模型量化

面向用户的量化API。

函数

`calibrate`	根据选定的算法调整权重和缩放因子。
`postprocess_amax`	实验性API，用于在校准后对amax值进行后处理。
`quantize`	对模型进行量化和校准。
`auto_quantize`	用于`AutoQuantize`的API，该API通过搜索每层的最佳量化格式来量化模型。
`disable_quantizer`	通过通配符或过滤函数禁用量化器。
`enable_quantizer`	通过通配符或过滤函数启用量化器。
`print_quant_summary`	打印模型中所有量化器模块的摘要。
`fold_weight`	用于快速评估的折叠权重量化器。

auto_quantize(model, constraints={'effective_bits': 4.8}, quantization_formats=['W4A8_AWQ_BETA_CFG', 'FP8_DEFAULT_CFG', None], data_loader=None, forward_step=None, loss_func=None, forward_backward_step=None, num_calib_steps=512, num_score_steps=128, verbose=False)

用于AutoQuantize的API，该API通过搜索每层的最佳量化格式来量化模型。

auto_quantize 使用基于梯度的敏感度评分来对每层的量化格式进行排序，并搜索每层的最佳量化格式。

Parameters:

model (Module) – 一个包含量化器模块的pytorch模型。
约束条件 (字典[字符串, 浮点数 | 字符串]) –
搜索的约束条件。目前我们仅支持 effective_bits。 effective_bits 指定量化模型的有效位数。

以下是一个有效的 effective_bits 参数的示例：
```
# 对于有效量化位数为4.8的情况
constraints = {"effective_bits": 4.8}
```
quantization_formats (List[str | None]) –
A list of the string names of the quantization formats to search for. The supported quantization formats are as listed by modelopt.torch.quantization.config.choices.
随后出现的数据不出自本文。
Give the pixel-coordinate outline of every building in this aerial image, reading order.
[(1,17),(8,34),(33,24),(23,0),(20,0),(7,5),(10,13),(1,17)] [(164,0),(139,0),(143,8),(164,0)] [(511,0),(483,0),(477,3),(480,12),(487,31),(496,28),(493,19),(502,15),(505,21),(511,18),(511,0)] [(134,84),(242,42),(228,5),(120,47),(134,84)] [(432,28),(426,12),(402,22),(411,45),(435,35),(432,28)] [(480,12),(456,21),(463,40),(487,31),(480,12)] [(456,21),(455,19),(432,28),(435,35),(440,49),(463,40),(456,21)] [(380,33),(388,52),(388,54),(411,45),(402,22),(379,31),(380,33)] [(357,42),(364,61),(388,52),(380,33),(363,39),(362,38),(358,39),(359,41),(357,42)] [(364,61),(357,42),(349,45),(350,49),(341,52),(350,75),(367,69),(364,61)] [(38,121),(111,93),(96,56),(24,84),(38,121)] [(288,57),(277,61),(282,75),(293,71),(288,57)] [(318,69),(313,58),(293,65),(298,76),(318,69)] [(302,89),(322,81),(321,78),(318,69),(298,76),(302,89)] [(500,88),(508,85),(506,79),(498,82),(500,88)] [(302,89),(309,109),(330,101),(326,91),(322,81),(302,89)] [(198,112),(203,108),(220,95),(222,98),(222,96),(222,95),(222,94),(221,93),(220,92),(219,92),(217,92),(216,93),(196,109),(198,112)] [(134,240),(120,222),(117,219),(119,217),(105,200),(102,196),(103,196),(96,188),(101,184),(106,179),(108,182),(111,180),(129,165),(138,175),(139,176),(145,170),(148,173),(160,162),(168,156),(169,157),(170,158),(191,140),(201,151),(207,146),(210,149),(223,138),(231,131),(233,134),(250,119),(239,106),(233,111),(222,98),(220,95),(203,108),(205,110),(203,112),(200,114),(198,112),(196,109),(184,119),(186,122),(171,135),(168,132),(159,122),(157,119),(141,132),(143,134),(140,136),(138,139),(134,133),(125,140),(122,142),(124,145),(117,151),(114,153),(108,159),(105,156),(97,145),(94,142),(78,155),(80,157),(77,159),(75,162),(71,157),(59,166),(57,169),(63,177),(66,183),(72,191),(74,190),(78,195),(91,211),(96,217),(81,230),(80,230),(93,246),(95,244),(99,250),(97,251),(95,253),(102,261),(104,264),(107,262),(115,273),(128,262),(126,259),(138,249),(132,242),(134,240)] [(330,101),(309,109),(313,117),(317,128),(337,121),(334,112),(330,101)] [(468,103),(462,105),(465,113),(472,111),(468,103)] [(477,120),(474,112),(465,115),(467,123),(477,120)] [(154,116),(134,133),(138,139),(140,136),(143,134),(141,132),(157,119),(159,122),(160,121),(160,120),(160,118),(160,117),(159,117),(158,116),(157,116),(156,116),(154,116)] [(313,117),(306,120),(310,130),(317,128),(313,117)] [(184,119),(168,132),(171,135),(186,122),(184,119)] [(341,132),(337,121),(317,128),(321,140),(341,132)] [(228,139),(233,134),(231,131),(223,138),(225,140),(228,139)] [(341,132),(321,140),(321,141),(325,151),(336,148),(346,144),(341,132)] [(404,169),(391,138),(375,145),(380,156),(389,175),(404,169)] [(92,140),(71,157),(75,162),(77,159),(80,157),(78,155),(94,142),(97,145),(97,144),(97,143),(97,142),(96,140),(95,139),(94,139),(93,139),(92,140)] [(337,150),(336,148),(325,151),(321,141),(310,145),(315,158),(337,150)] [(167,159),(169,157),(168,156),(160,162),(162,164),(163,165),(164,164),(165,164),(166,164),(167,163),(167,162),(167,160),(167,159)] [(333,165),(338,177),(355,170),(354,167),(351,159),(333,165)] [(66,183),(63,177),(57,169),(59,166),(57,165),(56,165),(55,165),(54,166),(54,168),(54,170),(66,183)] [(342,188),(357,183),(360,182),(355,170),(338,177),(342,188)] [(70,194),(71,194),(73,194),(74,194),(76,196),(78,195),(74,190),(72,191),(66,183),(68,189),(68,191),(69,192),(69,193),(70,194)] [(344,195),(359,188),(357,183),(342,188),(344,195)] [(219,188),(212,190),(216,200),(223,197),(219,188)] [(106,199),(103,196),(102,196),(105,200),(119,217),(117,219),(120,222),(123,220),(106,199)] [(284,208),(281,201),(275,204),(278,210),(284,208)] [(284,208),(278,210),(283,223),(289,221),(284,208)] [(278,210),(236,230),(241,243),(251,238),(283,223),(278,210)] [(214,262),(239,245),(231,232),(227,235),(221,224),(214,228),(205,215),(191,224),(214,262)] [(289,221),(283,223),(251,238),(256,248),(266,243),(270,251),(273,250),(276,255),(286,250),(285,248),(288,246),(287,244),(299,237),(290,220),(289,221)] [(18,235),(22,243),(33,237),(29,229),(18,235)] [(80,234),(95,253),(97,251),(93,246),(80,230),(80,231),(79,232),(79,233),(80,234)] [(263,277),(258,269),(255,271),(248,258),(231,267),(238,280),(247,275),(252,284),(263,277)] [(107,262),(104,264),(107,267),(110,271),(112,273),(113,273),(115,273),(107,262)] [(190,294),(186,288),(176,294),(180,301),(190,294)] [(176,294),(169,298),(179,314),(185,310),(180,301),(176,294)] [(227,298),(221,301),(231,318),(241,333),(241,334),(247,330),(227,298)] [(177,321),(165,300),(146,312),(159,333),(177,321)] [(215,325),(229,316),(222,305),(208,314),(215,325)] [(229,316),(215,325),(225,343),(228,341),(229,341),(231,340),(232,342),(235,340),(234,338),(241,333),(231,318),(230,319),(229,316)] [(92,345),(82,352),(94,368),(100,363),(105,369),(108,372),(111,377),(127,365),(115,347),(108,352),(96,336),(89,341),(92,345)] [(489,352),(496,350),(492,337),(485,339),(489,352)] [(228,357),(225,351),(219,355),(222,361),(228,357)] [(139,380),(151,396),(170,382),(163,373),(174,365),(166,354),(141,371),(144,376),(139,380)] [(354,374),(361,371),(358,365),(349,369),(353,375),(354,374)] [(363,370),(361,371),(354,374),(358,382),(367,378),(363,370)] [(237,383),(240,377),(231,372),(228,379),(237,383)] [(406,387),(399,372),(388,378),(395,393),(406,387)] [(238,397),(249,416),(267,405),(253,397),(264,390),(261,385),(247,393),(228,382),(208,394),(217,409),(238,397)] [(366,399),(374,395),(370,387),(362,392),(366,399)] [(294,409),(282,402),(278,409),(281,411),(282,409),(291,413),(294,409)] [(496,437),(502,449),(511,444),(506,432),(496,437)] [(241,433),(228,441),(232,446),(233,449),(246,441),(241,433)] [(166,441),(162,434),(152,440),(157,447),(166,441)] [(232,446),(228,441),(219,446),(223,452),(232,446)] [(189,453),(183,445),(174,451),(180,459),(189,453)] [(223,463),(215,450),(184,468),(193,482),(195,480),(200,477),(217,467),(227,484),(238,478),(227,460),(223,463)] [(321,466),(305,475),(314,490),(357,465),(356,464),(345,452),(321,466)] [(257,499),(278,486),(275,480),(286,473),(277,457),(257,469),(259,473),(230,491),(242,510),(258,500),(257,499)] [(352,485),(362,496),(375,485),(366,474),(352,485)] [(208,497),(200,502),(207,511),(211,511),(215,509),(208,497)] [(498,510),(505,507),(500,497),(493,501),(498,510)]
In addition, the quantization format can also be None which implies skipping quantization for the layer.

Note

The quantization formats will be applied on a per-layer match basis. The global model level name based quantizer attribute setting will be ignored. For example, in FP8_DEFAULT_CFG quantizer configuration the key "*lm_head*": {"enable": False} disables quantization for the lm_head layer. However in auto_quantize, the quantization format for the lm_head layer will be searched. This is because the key "*lm_head*" sets the quantizer attributes based on the global model level name, not per-layer basis. The keys "*input_quantizer", "*weight_quantizer" etc. in FP8_DEFAULT_CFG match on a per-layer basis - hence the corresponding quantizers will be set as specified.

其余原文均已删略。